Das Tanzstück begann unvermittelt. Durch das Lichtkreuz auf dem Sandboden erschloss sich der erste Eindruck. Harmonie – Chaos – Hinterhalt – Streit. Es beeindruckte die Tücke einer im letzten Moment weggezogenen Hand. Die Tänzerin fiel wie ein Baum rückwärts, nahöstliche Kampftechnik zeigte sich tänzerisch veredelt, das Zusammenspiel von Mann und Frau im pas-de-Deux von berauschender Intensität. Seltene Momente, in dem der Zuschauer die Interaktion der Tänzer fühlen konnte, aber viele in denen die Choreographie sich als stark erwies, ebenso die Lichttechnik und das fernöstlich ästhetisch zurückhaltende Bühnenbild. Nur in einer Szene wiederholte sich, was schon gezeigt wurde; dessen hätte es bei diesem großen gezeigten Einfallsreichtum nicht bedurft.

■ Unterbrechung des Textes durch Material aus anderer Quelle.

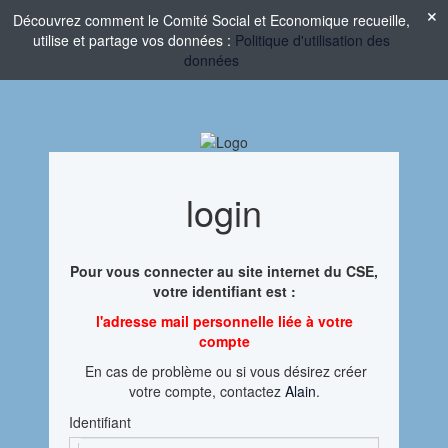
Découvrez comment le Comité Social et Economique recueille,
utilise et partage vos données :
Politique d'utilisation des
données
login
Pour vous connecter au site internet du CSE,
votre identifiant est :
l'adresse mail personnelle liée à votre
compte
En cas de problème ou si vous désirez créer
votre compte, contactez
Alain
.
Identifiant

Die Kostüme teilten die Geschlechter nach der nackten Geburt zu Anfang im Halbdunkel. Sakkos und erotische Kleider mit Strümpfen und Stiefeln erzeugten ihren eigenen Kontrast in Schwarz. Niederwerfen, aufstehen, an Fäden gezogene Marionetten und ihre beschnittenen Fäden. Ebenso reizten Johann Sebastian Bach und David Bowie im musikalischen Kontrast.